Immunotherapy has also emerged as an effective treatment modality for a variety of cancers. Various immune checkpoint inhibitors have been approved for many malignancies, especially in adults. The role of immune checkpoint inhibitors in primary pediatric CNS malignancies, however, is unclear. One exception is for patients with constitutional mismatch repair deficiency syndrome (cMMRD) and high tumor mutational burden, where there is a clear indication and improved outcomes with immune checkpoint inhibition (50). In GCTs, there have been several case reports suggesting that this treatment modality may be of therapeutic potential in these tumors. This is evidenced by the durable responses reported in these cases with multiply recurrent/refractory disease (51–53).
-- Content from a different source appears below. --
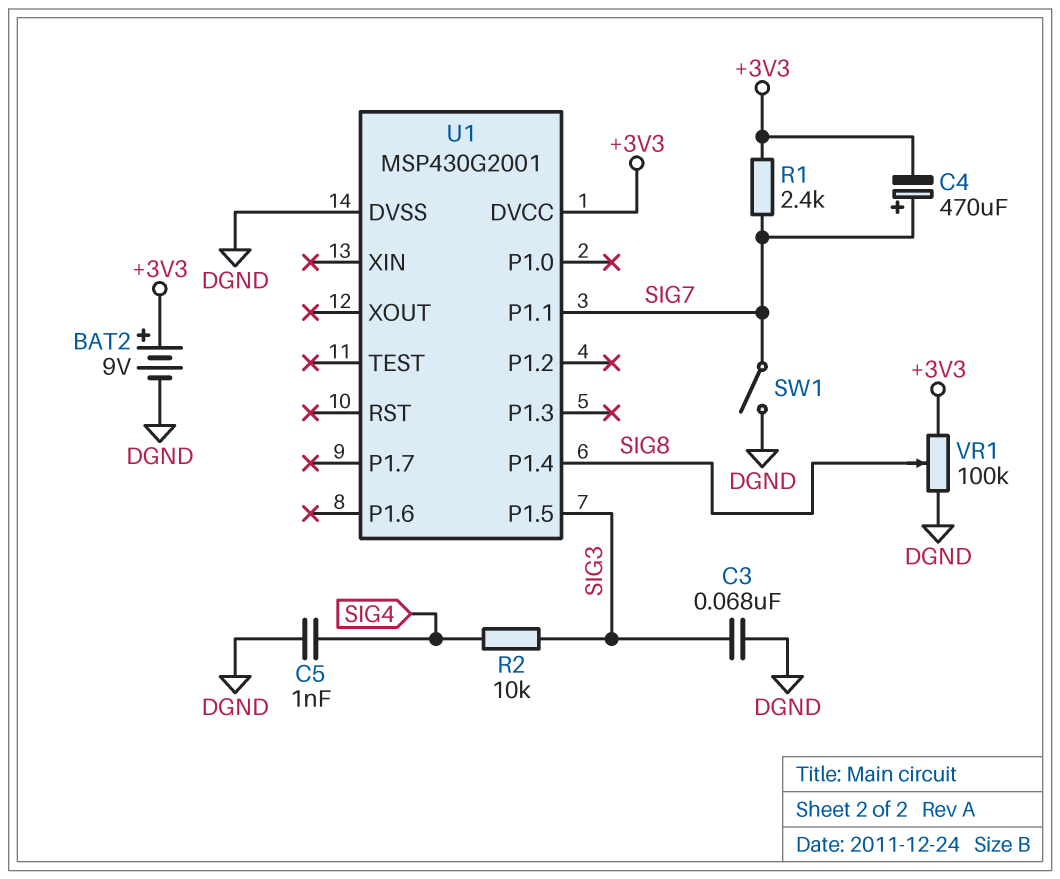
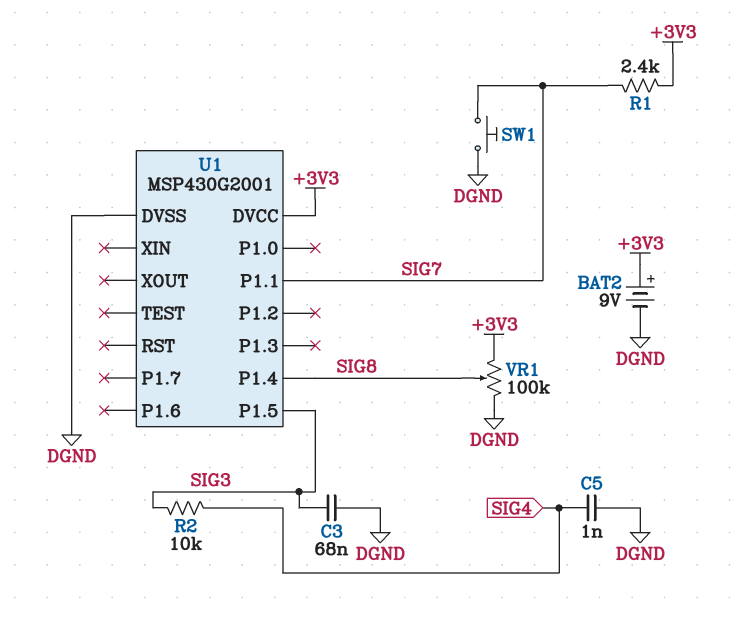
C4: 470uF (plus SIG7, minus +3V3) -> none
SW1: switch (DGND, SIG7) -> button (DGND, SIG7)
This includes a case of a multiply recurrent and refractory CNS NGGCT, who was treated with nivolumab and ipilimumab, resulting in a complete response and durable remission for over five years (51). Additionally, several recent studies have also demonstrated robust presence of tumor infiltrating lymphocytes and/or expression of immune checkpoint markers in both CNS germinoma and a subset of CNS NGGCT, further supporting the potential of this treatment modality in this patient population (54, 55).

For patients with recurrent CNS GCTs, trials with these innovative approaches are critically important to potentially expand therapeutic options and possibly augment the contemporary treatment paradigm, especially for recurrent disease. Additionally, if deemed effective, these treatments could be incorporated into the upfront treatment regimens, potentially decreasing the need for/dose of cytotoxic chemotherapy and radiation therapy, thereby reducing treatment related short- and long-term side effects.